A possession order was granted in the county court but was suspended, pursuant to section 85(2) of the 1985 Act, on terms that the respondent complied with his tenancy agreement and obeyed an injunction order. In making the suspension, the judge took into account evidence suggesting that the respondent was adhering to his medication and that the risk of further incidents was low, assuming the respondent continued to abstain from his previous alcohol and cannabis abuse, and the absence of evidence as to any long-term irremediable effects upon the neighbour or any continuing animosity.
The appellants appealed. They contended that the judge had given insufficient consideration to the factors set out in section 85A, namely the past, present and future effect of the anti-social behaviour, since he had given inadequate weight to the cumulative effect of the four past incidents and had focused too much on the respondent’s current condition, without looking at the situation from the point of view of those affected or at the effects on them if the respondent’s past misconduct were to be repeated in future.
Held: The appeal was allowed.
The judge’s analysis of the situation was flawed. Although there were a number of factors telling in favour of the respondent, including his efforts to get a grip on his life, his compliance with his medication and his currently stable condition, there was still a significant risk of future harmful events occurring. The medical evidence as to the low risk of recurrence was predicated on the respondent’s continuing abstinence from alcohol and cannabis. The judge had failed to give any weight to the history of past lapses by the respondent; it was apparent that if the respondent did relapse into abuse of drink or drugs, then further highly unpleasant incidents of the sort that had occurred in the past were very likely to recur. There was no evidence that the respondent had been cured or successfully treated for his problems. Consequently, there existed, at the time of the hearing, a significant risk for the future that had not been properly addressed.

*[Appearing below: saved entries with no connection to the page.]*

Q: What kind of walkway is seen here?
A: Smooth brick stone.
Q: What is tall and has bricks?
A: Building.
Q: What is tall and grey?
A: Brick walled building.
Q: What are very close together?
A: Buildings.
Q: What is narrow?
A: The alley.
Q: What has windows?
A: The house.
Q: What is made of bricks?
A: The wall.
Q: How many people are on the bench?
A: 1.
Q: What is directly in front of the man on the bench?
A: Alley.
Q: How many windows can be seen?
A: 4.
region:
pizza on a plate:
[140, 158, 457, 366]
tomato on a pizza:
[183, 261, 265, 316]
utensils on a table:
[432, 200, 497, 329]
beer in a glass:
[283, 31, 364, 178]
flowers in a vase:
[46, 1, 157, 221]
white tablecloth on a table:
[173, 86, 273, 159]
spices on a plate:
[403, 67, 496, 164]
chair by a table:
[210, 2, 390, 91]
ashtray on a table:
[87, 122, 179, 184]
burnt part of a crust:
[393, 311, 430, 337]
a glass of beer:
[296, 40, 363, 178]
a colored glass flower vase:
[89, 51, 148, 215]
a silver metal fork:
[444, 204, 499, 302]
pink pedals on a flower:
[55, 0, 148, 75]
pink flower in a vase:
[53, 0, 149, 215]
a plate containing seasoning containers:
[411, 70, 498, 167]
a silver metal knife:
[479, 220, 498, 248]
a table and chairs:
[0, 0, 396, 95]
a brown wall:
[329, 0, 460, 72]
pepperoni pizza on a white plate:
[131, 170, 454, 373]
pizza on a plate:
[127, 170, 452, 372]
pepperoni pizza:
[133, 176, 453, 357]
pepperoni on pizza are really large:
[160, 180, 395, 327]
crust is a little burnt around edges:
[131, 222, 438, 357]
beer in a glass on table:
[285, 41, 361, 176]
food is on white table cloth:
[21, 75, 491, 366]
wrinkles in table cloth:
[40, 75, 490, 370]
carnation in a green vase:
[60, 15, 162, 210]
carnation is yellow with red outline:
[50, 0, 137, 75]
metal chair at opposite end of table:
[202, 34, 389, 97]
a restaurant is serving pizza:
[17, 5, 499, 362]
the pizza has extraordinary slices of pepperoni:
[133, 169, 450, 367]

The judge had concentrated too much on the respondent’s present stable condition without adequately addressing the consideration that, if there were a repetition of past behaviour, it would represent a fifth incident for the respondent’s neighbours who had already suffered four incidents in six years.
The onus was on the party who sought to have the benefit of suspension of a possession order to provide cogent evidence to show that what could generally be characterised as anti-social behaviour would not recur, or was unlikely to do so. The judge had approached the matter from the wrong direction by asking whether there was clear evidence militating against the grant of a suspension. His decision would therefore be overturned and the matter remitted to the county court to be tried by a fresh judge.

Jonathan Manning and Rebecca Chan (instructed by the legal department of Birmingham City Council) appeared for the appellants; Michael Singleton (instructed by Community Law Partnership, of Birmingham) appeared for the respondent.